Prima di congedarti, ti offre un bicchiere di bianco da uva Favorita che ha fatto per lui,  dice che lo ha lasciato in damigiana per 10 anni(!) (“continuava a fermentare, lo ho lasciato andare e poi l’ho dimenticato”) e lo ha imbottigliato da poco, dopo averlo portato ad analizzare per curiosità.
Ovviamente è meraviglioso: oro, aromatico, caldo, fresco, pieno, mi ricorda alcuni importanti friulani, e solo in questo momento, per un attimo, pensi che forse ti stia prendendo in giro, che non è possibile, e che forse ti ha ingannato con una recita ben architettata; poi lo vedi con quella faccia, dura ma gentile e tranquilla, e passa subito.

Comperi le tue due cassette di vino, paghi e te ne vai a pranzare, che è quasi l’una. Tornerai tra 10 minuti perché hai dimenticato la macchina fotografica: dovrai suonare a lungo e verrà ad aprirti in tuta da lavoro: “Come, non mangia?”. Risposta: “Eh, c’è da fare”.

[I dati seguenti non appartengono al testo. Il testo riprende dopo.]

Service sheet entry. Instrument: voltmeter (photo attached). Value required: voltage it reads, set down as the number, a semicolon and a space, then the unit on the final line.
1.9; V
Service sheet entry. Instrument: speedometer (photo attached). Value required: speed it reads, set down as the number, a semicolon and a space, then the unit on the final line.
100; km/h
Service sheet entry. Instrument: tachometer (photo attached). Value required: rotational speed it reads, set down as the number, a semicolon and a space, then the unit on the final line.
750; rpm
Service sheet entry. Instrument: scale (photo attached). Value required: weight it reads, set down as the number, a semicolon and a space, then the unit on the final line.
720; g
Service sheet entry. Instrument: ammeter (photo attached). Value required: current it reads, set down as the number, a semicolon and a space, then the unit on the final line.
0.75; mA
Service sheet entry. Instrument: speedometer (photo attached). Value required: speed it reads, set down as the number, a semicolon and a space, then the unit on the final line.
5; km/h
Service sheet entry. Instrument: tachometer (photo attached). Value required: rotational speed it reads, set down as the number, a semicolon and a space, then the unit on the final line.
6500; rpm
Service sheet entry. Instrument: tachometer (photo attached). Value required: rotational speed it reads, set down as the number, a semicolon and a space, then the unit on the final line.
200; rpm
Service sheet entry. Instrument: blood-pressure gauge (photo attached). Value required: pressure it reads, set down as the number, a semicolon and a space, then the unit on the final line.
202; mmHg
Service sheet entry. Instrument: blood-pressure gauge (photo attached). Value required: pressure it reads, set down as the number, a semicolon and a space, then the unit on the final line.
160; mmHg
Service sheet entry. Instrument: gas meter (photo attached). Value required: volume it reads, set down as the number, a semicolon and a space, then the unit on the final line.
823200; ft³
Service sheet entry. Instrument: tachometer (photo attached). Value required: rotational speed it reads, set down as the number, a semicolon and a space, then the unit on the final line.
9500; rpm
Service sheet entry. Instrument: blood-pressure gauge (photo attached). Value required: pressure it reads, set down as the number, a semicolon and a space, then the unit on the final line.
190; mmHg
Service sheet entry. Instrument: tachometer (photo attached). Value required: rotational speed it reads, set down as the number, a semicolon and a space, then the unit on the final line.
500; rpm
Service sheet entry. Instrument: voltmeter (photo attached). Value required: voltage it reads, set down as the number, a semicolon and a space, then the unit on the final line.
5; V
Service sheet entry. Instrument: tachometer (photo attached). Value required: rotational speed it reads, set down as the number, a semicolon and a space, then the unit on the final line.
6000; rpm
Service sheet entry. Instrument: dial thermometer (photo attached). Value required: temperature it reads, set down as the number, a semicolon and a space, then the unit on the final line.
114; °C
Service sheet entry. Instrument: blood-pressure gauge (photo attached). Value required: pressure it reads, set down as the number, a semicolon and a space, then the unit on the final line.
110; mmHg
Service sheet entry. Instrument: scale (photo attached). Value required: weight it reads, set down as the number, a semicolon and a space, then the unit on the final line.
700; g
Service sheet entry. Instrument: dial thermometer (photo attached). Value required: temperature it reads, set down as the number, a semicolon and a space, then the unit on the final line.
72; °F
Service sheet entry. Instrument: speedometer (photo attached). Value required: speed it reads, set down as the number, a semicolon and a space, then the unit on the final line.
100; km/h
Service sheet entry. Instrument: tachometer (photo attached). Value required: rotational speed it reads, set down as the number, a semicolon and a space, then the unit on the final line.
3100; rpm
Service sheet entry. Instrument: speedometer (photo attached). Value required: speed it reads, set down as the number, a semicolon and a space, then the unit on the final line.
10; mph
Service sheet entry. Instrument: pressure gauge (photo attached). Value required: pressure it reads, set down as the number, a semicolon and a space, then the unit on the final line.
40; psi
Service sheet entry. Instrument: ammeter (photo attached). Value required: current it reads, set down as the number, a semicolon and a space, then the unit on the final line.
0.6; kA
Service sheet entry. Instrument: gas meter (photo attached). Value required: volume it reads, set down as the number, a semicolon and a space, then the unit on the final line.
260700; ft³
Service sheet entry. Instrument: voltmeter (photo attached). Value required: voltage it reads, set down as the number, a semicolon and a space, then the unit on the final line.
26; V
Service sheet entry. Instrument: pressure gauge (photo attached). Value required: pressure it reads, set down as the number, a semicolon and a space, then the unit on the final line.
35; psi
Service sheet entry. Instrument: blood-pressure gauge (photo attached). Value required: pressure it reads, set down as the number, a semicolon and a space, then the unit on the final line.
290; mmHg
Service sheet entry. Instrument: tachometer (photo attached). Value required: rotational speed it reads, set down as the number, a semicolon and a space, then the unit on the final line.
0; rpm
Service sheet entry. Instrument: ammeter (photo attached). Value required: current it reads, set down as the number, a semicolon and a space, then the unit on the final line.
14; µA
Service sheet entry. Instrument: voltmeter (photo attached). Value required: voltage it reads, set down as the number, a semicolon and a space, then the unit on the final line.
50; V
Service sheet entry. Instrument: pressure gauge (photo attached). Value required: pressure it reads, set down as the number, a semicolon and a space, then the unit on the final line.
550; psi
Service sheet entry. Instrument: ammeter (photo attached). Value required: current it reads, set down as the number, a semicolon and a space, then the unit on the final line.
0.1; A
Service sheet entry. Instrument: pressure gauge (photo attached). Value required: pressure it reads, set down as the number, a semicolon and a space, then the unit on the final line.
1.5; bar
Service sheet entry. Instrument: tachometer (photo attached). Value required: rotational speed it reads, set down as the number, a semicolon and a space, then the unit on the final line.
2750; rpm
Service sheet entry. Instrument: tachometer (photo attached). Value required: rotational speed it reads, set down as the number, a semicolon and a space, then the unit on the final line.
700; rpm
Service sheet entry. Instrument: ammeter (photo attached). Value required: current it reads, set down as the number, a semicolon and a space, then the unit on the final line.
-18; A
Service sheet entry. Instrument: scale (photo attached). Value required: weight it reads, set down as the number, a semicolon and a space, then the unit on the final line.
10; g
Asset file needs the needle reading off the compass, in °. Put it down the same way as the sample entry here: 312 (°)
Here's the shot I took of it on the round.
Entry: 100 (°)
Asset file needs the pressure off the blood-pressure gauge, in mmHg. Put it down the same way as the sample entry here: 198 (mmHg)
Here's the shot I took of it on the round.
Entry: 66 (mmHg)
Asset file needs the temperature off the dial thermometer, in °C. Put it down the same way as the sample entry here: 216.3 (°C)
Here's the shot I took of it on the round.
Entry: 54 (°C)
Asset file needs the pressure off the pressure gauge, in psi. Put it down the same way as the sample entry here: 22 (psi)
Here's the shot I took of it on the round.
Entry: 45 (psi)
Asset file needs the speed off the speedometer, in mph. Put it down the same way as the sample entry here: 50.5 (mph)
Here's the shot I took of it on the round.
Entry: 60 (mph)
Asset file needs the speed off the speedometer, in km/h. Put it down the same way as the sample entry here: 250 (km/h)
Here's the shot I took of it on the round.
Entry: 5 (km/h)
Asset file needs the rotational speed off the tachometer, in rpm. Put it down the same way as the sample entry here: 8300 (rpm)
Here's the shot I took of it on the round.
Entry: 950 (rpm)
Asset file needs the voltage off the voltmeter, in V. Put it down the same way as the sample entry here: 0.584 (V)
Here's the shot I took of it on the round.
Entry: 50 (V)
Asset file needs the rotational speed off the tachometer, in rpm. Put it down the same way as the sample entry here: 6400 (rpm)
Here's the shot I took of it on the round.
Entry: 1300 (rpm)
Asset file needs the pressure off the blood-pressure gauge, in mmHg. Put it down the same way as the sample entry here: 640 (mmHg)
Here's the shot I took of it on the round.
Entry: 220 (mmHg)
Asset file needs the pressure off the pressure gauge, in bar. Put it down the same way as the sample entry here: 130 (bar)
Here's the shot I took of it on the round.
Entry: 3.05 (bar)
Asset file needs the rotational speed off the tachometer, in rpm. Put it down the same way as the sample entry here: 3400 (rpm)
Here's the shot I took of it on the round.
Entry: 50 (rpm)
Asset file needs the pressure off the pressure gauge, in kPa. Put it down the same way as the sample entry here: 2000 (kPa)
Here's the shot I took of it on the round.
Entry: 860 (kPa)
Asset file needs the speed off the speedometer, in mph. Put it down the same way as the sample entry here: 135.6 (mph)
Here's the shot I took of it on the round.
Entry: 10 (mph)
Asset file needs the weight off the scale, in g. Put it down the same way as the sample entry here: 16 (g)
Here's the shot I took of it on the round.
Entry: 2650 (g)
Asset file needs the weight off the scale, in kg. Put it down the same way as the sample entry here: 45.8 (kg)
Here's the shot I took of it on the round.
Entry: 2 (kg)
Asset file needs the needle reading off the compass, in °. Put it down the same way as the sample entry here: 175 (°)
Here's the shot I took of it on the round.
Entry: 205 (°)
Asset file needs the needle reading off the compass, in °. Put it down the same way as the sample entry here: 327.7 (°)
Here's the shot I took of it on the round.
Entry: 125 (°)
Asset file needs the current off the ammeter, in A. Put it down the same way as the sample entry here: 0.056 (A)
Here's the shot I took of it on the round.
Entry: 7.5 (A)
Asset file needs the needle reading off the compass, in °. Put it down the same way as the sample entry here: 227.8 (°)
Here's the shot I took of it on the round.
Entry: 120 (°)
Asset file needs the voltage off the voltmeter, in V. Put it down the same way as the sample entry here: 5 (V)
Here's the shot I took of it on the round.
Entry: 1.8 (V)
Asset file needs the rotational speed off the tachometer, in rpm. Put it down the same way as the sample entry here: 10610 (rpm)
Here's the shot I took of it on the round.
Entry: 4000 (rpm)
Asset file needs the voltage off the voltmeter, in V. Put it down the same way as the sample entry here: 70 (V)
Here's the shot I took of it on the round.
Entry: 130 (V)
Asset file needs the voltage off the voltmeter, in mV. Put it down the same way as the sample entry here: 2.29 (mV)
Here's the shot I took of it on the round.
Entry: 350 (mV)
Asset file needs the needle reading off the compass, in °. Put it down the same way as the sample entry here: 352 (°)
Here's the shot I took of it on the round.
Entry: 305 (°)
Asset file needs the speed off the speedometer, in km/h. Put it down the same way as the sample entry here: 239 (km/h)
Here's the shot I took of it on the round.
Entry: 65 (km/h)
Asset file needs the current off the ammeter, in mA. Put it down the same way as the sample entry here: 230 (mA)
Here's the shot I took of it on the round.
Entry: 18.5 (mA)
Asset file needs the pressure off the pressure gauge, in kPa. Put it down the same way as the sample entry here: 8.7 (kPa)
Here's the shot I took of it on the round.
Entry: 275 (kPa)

Roddolo vigne 1Ah, I vini?
Fate voi, non ho certo tirato fuori il libricino per prendere appunti, mi sarei sentito oltremodo ridicolo e imbarazzato; ad ogni modo, sarà stata la suggestione della Langa e del personaggio, ma mi sono sembrati tutti speciali, dal Dolcetto superiore (senza dubbio il dolcetto più piacevole e particolare mai assaggiato, pur restando invidiabilmente austero), passando per la ricca freschezza della Barbera e per uno stupefacente Nebbiolo, sicuramente ben superiore a tanti Baroli rinomati e di ben altro prezzo, per finire con il Barolo (che, pur implorandoti di esser messo via per altri dieci anni, è già godibile fin d’ora) e con il Cabernet (di grande spessore e complessità, dal quale emerge un varietale netto ma non stucchevole).

La prima conclusione è che Roddolo non è un sofisticato gentiluomo di campagna o un vignaiolo furbamente affabulatore, semplicemente è un contadino che sembra davvero amante della sua campagna e che ci tiene a fare un buon vino, e l’unico metodo che considera adatto per produrre le sue ventimila bottiglie l’anno è quello che ha visto usare da suo padre.

La seconda conclusione è che confesso un leggero moto di imbarazzo nello scrivere queste righe: cosa c’è di più distante della moderna vanità di un blog personale dalla imperturbabile semplicità di un vignaiolo che ancora possiede un vecchio telefono, di quelli della SIP, grigi e con la rotella per selezionare i numeri?